Malam inlay atau malam biru bila dipanaskan terlalu lama, maka
malam dapat menguap, dan jika malam dipanaskan diatas suhu cairnya,
maka malam akan teroksidasi. Dan akan terdapat endapan karet serta
warna malam menjadi lebih gelap. Jika malam dipanaskan melebihi suhu
cairnya, kontraksi termal akan meningkat, serta akan terjadi
ketidakstabilan dimensi atau perubahan dimensi (Anusavice 2003, p291).
4. KESIMPULAN
Variasi W:P rasio dapat berpengaruh pada kemudahan manipulasi,
kecepatan setting time, banyaknya gelembung udara dan kecepatan
gypsum mencapai tahap homogen.
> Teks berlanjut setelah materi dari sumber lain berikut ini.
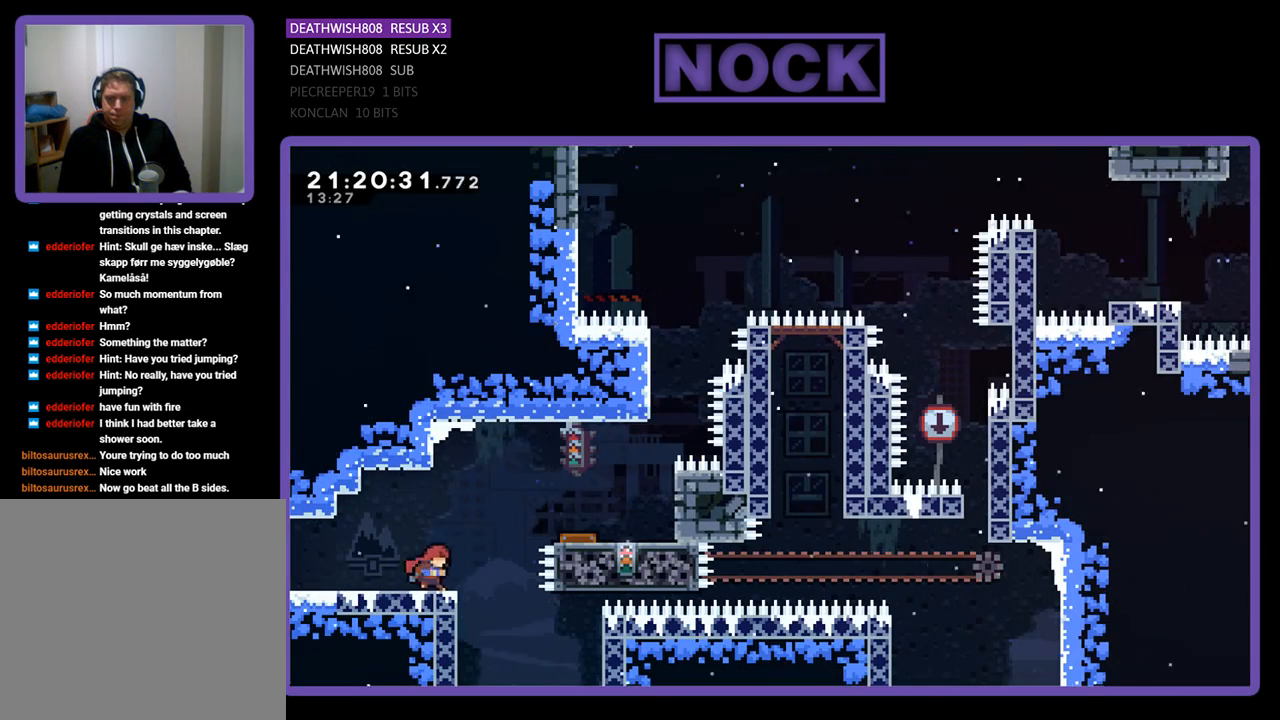
{"buttons": ["R2", "DPAD_RIGHT"], "left_stick": "center", "right_stick": "center", "events": [[33, "CROSS", "down"], [200, "CROSS", "up"], [233, "CIRCLE", "down"], [467, "CIRCLE", "up"], [467, "DPAD_UP", "up"]]}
Dalam melakukan penanaman harus
diperhatikan beberapa hal penting untuk keberhasilan dalam proses
casting, yaitu pemasangan, diameter, panjang dan arah dari sprue serta
suhu dari model malam yang akan ditanam.
DAFTAR PUSTAKA
14
Annusavice KJ. 2004. Philips Science of Dental Material. 10Th ed. W.B. Sauders Company. Philadelphia. Pennysylvania.
Craig RG and Powers JM. 2002. Restorative Dental Materials. 11th ed. Mosby Inc.
Mc Cabe JF and Walls AWG. 2008. Applied Dental Materials. 9th ed. Blackwall Publishing Ltd.
O’Brien WJ. 2002. Dental materials and Their Selection . 3rd ed. Quintessence Publishing Co, Inc.